Royce Trevor J, Jones Gavin P, Muralidhar Vinayak, Chowdhary Mudit, Holmes George M
is Assistant Professor, Department of Radiation Oncology, University of North Carolina at Chapel Hill.
is a Resident Physician, Department of Radiation Oncology, University of Kentucky.
J Grad Med Educ. 2021 Jun;13(3):385-389. doi: 10.4300/JGME-D-20-00941.1. Epub 2021 Jun 14.
Much of the Affordable Care Act (ACA) and subsequent US health care policies were designed to address deficiencies in health care access and enhance primary care services. How residency positions and physician incomes have changed in the post-ACA era is not well characterized.
We evaluated the growth of US trainee positions and physician income, in the pre- vs post-ACA environment by specialty and among primary care vs specialty care.

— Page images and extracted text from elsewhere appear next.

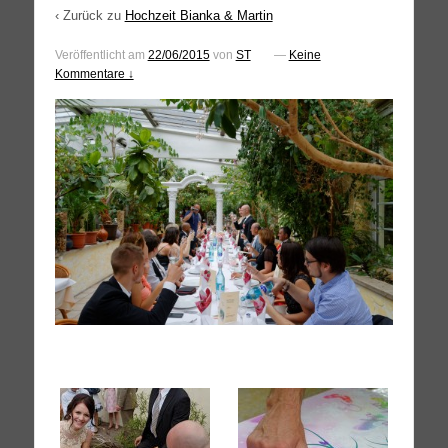
‹ Zurück zu
Hochzeit Bianka & Martin
Veröffentlicht am
22/06/2015
von
ST
—
Keine
Kommentare ↓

Total resident complement by specialty and year was extracted from the National Graduate Medical Education (GME) Census and stratified into primary care vs specialty care. Median incomes were extracted from Medical Group Management Association surveys. Piecewise linear regression with interaction terms (pre-ACA, 2001-2010, vs post-ACA, 2011-2019) assessed growth rate by specialty and growth rate differences between primary care and specialty care. Sensitivity analyses were performed by focusing on family medicine and excluding additional GME positions contributed by the introduction of the 2015 single GME accreditation system.

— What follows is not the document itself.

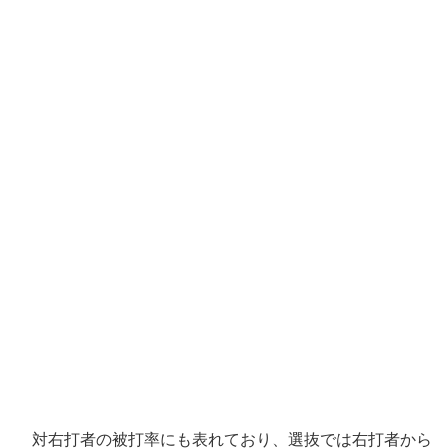
対右打者の被打率にも表れており、選抜では右打者から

Resident complements increased for primary care (+0.16%/year pre-ACA to +2.06%/year post-ACA, < .001) and specialty care (+1.49%/year to +2.07%/year, = .005). Specialty care growth outpaced primary care pre-ACA ( < .001) but not post-ACA ( = .10). Family medicine had the largest increase in the pre- vs post-ACA era (-0.77%/year vs +2.09%/year, < .001). Excluding positions contributed by the single GME accreditation system transition did not result in any statistically significant changes to the findings. Income growth increased for primary care (+0.84%/year to +1.37%/year, = .044), but decreased for specialty care (+1.44%/year to +0.49%/year, = .011). Specialty care income growth outpaced primary care pre-ACA ( < .001), but not post-ACA ( = .22).

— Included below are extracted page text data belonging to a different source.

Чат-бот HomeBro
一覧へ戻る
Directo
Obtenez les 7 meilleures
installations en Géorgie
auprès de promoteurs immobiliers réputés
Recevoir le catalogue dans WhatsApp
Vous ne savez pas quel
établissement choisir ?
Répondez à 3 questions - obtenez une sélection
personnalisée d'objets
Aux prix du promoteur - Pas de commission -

We found significant growth differences in resident complement and income among primary care versus specialty care in the pre-/post-ACA eras.
《平价医疗法案》(ACA)以及随后的美国医疗保健政策大多旨在解决医疗保健可及性方面的不足,并加强初级保健服务。ACA后时代住院医师职位和医生收入的变化情况尚未得到充分描述。
我们评估了ACA实施前后美国按专业以及初级保健与专科保健划分的培训学员职位和医生收入的增长情况。
从国家毕业后医学教育(GME)普查中提取按专业和年份划分的住院医师总数,并分为初级保健和专科保健。中位数收入从医疗集团管理协会的调查中提取。带有交互项的分段线性回归(ACA之前,2001 - 2010年,与ACA之后,2011 - 2019年)评估按专业的增长率以及初级保健和专科保健之间的增长率差异。通过关注家庭医学并排除2015年单一GME认证系统引入所带来的额外GME职位进行敏感性分析。
初级保健的住院医师总数增加(ACA之前每年增长0.16%至ACA之后每年增长2.06%,P <.001),专科保健也是如此(从每年增长1.49%至每年增长2.07%,P =.005)。在ACA之前,专科保健的增长超过初级保健(P <.001),但在ACA之后并非如此(P =.10)。在ACA前后时代,家庭医学的增长幅度最大(从每年 - 0.77%增至每年 + 2.09%,P <.001)。排除单一GME认证系统转变带来的职位对研究结果没有产生任何统计学上的显著变化。初级保健的收入增长有所增加(从每年增长0.84%至每年增长1.37%,P =.044),但专科保健的收入增长下降(从每年增长1.44%至每年增长0.49%,P =.011)。在ACA之前,专科保健的收入增长超过初级保健(P <.001),但在ACA之后并非如此(P =.22)。
我们发现ACA前后时代初级保健与专科保健在住院医师总数和收入方面存在显著的增长差异。